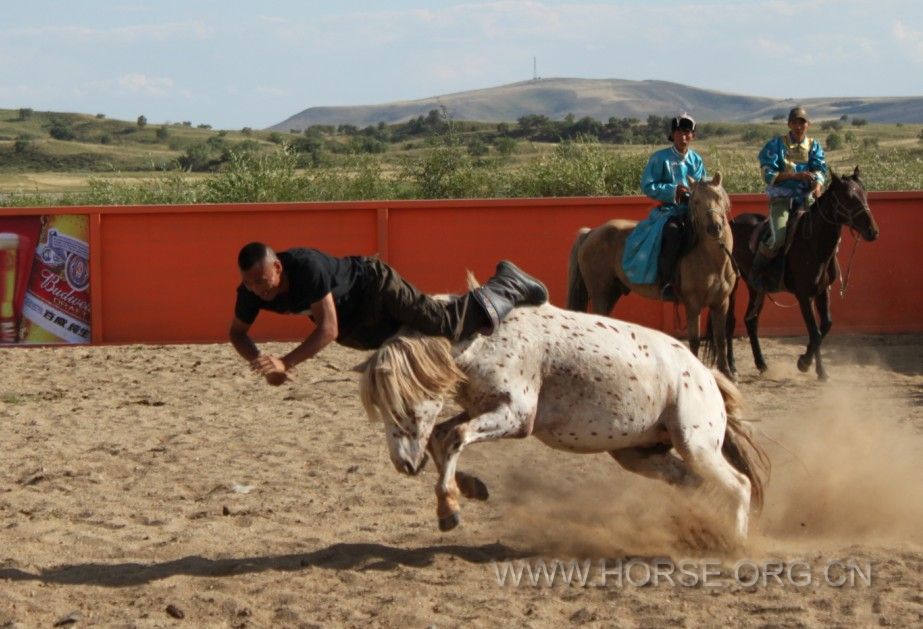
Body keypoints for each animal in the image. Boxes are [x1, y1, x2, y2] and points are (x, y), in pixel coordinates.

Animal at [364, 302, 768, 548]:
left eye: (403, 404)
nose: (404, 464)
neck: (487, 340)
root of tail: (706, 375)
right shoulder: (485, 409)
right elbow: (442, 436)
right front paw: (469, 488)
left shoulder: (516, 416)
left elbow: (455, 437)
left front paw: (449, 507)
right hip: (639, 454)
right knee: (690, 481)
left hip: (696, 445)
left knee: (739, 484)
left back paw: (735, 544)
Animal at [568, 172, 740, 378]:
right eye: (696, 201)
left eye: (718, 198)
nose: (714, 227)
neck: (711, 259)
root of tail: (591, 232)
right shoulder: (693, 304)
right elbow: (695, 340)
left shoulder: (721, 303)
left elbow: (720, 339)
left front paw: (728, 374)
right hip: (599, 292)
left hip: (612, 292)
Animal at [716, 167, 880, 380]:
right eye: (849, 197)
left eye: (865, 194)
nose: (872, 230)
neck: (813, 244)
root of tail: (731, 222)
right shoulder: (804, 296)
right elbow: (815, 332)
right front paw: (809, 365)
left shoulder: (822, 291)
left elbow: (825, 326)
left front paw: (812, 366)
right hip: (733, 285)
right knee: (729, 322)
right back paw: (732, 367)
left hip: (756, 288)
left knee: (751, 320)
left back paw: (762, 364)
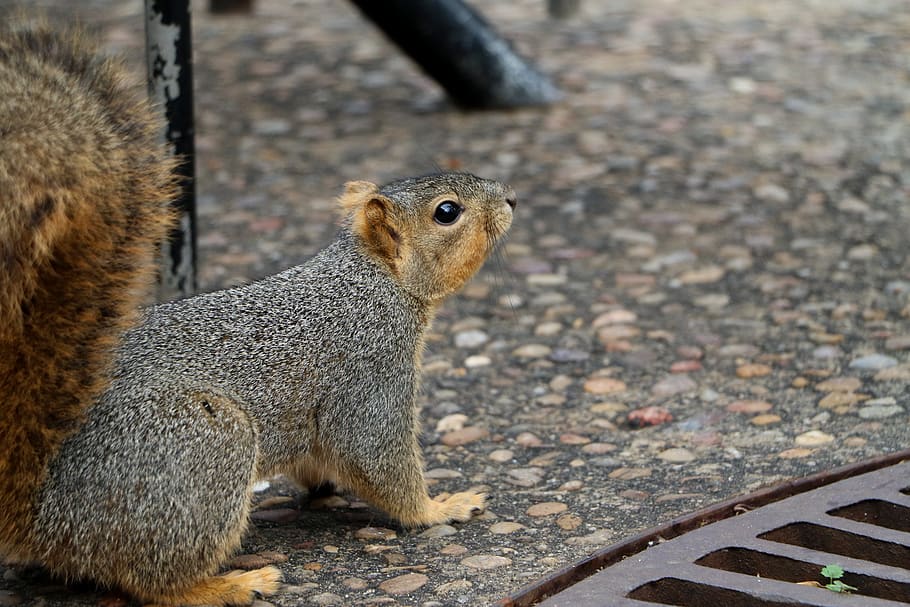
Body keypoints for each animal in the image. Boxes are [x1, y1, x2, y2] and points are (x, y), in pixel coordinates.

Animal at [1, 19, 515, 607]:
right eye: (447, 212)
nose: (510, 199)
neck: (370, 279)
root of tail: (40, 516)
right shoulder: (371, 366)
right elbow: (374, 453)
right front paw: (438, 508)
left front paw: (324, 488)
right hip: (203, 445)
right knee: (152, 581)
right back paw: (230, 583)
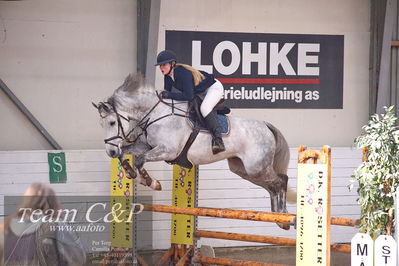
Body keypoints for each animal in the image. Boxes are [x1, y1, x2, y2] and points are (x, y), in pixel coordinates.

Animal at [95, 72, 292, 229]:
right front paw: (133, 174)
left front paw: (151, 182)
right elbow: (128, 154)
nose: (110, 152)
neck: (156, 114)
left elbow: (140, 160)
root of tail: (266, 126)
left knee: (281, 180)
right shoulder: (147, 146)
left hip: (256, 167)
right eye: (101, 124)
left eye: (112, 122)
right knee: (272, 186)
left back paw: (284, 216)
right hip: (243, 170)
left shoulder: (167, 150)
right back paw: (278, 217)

**********

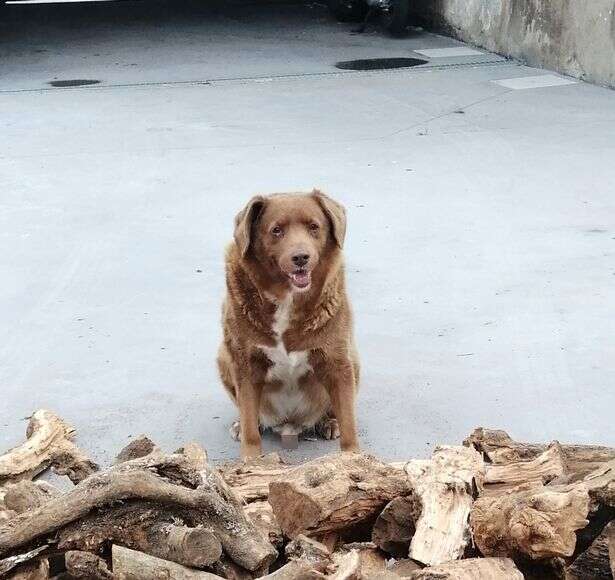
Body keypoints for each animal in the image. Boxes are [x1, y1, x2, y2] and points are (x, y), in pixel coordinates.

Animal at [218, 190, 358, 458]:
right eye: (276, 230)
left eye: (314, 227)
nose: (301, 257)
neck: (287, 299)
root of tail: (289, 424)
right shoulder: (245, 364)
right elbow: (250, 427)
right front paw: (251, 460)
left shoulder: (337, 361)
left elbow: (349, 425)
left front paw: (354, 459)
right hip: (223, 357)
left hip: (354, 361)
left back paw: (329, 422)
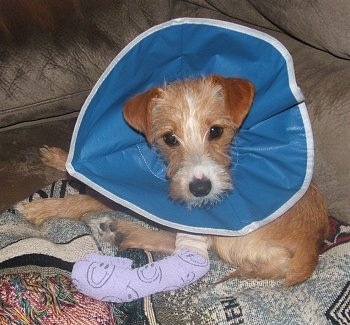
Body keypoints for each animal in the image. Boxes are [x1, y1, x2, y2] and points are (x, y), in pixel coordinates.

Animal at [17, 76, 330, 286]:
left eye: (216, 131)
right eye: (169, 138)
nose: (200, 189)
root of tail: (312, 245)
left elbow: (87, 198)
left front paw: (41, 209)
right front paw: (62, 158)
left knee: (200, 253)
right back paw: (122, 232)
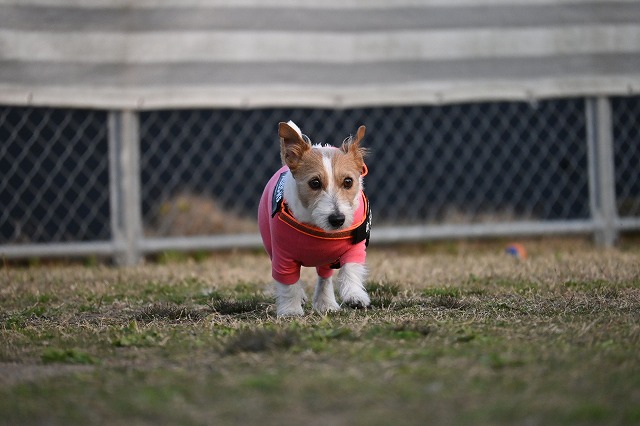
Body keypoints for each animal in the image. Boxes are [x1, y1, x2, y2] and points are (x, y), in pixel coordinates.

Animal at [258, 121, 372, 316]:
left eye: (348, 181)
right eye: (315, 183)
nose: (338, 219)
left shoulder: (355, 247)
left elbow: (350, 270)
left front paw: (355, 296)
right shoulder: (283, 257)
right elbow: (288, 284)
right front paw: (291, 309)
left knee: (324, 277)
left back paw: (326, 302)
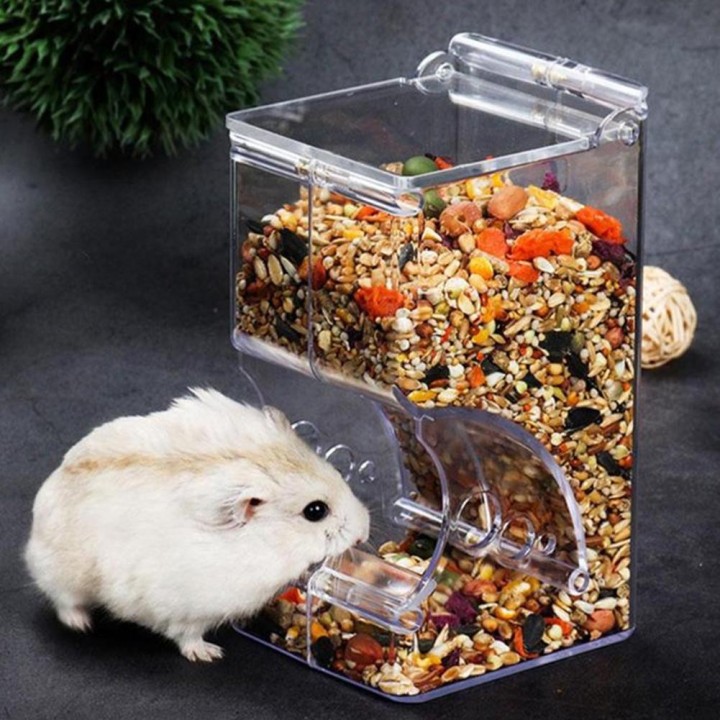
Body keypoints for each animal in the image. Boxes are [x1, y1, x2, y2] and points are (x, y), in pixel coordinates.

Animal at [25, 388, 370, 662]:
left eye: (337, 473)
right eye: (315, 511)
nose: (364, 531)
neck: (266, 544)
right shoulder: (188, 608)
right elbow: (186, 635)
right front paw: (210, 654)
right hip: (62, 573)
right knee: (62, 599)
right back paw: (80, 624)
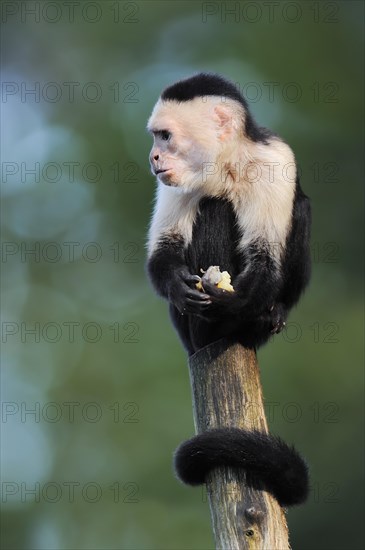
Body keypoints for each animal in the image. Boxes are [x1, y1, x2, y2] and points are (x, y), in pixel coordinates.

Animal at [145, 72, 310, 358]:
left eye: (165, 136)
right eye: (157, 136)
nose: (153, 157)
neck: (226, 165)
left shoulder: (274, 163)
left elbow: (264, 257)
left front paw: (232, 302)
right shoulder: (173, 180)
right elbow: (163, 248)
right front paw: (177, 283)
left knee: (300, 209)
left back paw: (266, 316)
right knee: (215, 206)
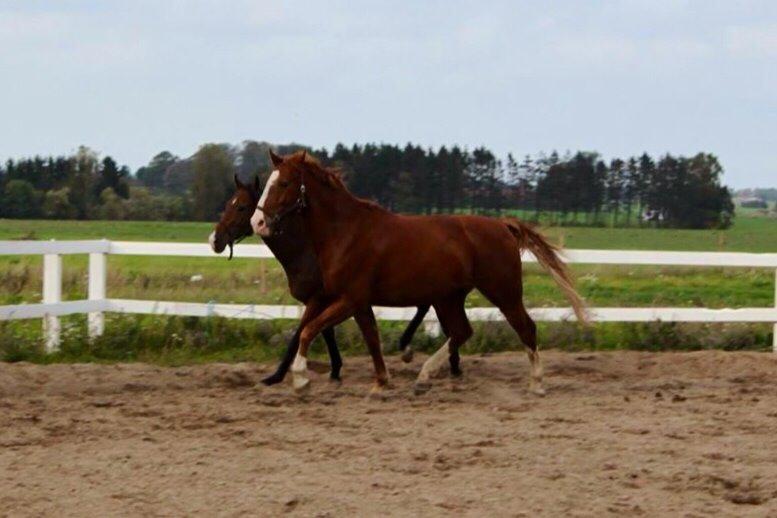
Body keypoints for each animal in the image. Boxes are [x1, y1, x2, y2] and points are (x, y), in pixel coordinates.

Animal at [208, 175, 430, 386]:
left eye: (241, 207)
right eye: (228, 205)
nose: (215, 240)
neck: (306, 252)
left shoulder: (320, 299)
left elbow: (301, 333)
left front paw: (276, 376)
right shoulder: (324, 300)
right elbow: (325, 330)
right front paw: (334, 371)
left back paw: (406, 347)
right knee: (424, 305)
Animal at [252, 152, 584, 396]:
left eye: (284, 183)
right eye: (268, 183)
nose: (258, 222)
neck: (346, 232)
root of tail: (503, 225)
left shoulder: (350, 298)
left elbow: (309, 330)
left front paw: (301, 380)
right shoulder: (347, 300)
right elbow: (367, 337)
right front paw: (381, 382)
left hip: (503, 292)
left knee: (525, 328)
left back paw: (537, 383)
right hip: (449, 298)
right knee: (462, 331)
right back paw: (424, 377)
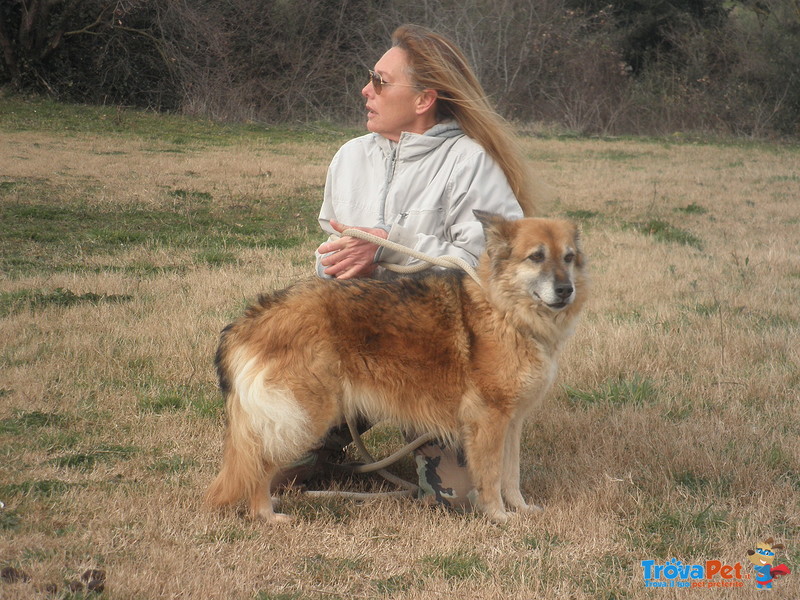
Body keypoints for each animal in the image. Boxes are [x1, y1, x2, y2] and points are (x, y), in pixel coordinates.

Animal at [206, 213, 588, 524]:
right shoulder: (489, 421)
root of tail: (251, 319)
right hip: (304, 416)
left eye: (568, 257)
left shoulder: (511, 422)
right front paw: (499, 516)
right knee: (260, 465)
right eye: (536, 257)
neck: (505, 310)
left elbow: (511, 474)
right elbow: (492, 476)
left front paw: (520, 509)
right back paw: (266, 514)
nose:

**********

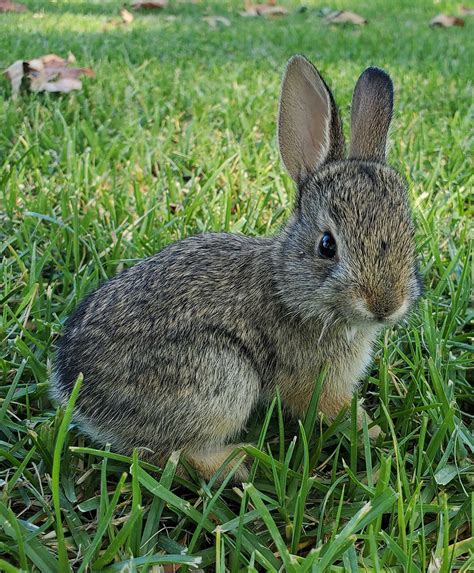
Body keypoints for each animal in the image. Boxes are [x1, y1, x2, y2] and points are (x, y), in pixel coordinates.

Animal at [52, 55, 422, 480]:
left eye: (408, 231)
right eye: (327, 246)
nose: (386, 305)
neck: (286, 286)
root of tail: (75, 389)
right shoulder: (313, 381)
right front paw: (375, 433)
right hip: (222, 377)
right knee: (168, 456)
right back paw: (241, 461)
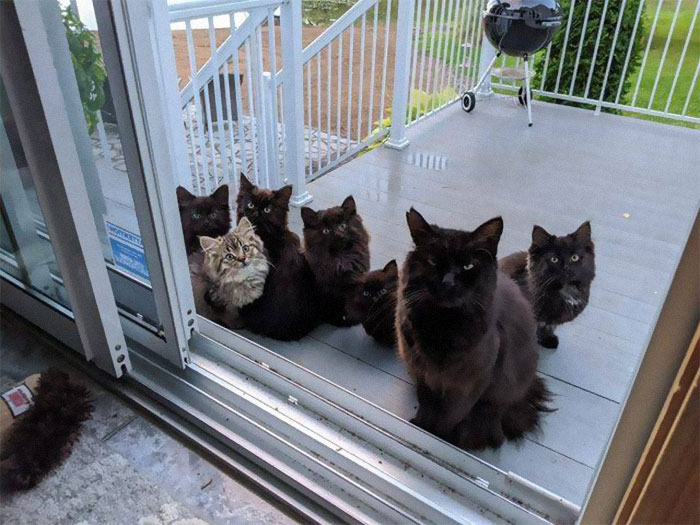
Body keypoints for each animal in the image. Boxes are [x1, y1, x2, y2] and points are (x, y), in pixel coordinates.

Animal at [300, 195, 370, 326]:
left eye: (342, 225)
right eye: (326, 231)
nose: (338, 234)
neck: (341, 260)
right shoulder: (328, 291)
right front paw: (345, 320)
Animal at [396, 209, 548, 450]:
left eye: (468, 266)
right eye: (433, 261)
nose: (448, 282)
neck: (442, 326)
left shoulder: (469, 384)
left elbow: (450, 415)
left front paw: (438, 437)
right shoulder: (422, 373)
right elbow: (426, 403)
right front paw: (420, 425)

**********

## ABOUT THIS EXERCISE
Exactly the lines starting at the one above with "right eye: (315, 511)" and ending at the one with "neck: (306, 252)" should be printed, and nothing else. Omit the pictures.

## TASK ANSWER
right eye: (315, 511)
nose: (364, 531)
neck: (266, 544)
right shoulder: (188, 608)
right elbow: (186, 635)
right front paw: (210, 654)
right hip: (62, 573)
right knee: (62, 599)
right back paw: (80, 624)
Body keypoints for each animal in the image. Boxes are [x1, y1, x2, y2] and points are (x, y), in pixel coordinates.

Animal at [145, 72, 310, 358]:
left eye: (165, 136)
right eye: (157, 136)
nose: (153, 157)
neck: (226, 165)
left shoulder: (274, 163)
left elbow: (264, 257)
left front paw: (232, 302)
right shoulder: (173, 180)
right elbow: (163, 248)
right front paw: (177, 283)
left knee: (300, 209)
left back paw: (266, 316)
right knee: (215, 206)
Body keypoints for each animal in the image. Boxes are [x1, y1, x2, y2] and points are (x, y), in pixel coordinates.

Animal at [208, 175, 430, 386]:
left eye: (241, 207)
right eye: (228, 205)
nose: (215, 240)
neck: (306, 252)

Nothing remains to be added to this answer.